Reproduce verbatim the stretch of the generalized survey bootstrap documentation below from "num_replicates: The number" through "rescaling constant tau.".

Selection start

Factors for the Generalized Survey Bootstrap

Creates replicate factors for the generalized survey bootstrap method. The generalized survey bootstrap is a method for forming bootstrap replicate weights from a textbook variance estimator, provided that the variance estimator can be represented as a quadratic form whose matrix is positive semidefinite (this covers a large class of variance estimators).

Usage

make_gen_boot_factors(Sigma, num_replicates, tau = 1, exact_vcov = FALSE)

Arguments

Sigma: The matrix of the quadratic form used to represent the variance estimator. Must be positive semidefinite.
num_replicates: The number of bootstrap replicates to create.
tau: Either "auto", or a single number; the default value is 1. This is the rescaling constant used to avoid negative weights through the transformation $\frac{w + \tau - 1}{\tau}$, where $w$ is the original weight and $\tau$ is the rescaling constant tau.
If tau="auto", the rescaling factor is determined automatically as follows: if all of the adjustment factors are nonnegative, then tau is set equal to 1; otherwise, tau is set to the smallest value needed to rescale the adjustment factors such that they are all at least 0.01. Instead of using tau="auto", the user can instead use the function rescale_replicates() to rescale the replicates later.
exact_vcov: If exact_vcov=TRUE, the replicate factors will be generated such that their variance-covariance matrix exactly matches the target variance estimator's quadratic form (within numeric precision). This is desirable as it causes variance estimates for totals to closely match the values from the target variance estimator. This requires that num_replicates exceeds the rank of Sigma. The replicate factors are generated by applying PCA-whitening to a collection of draws from a multivariate Normal distribution, then applying a coloring transformation to the whitened collection of draws.

Selection end
Data shown start

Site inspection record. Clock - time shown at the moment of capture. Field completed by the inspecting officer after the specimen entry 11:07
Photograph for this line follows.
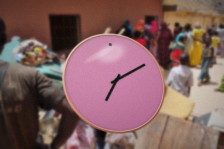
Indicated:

Data shown end

• The answer:
num_replicates: The number of bootstrap replicates to create.
tau: Either "auto", or a single number; the default value is 1. This is the rescaling constant used to avoid negative weights through the transformation $\frac{w + \tau - 1}{\tau}$, where $w$ is the original weight and $\tau$ is the rescaling constant tau.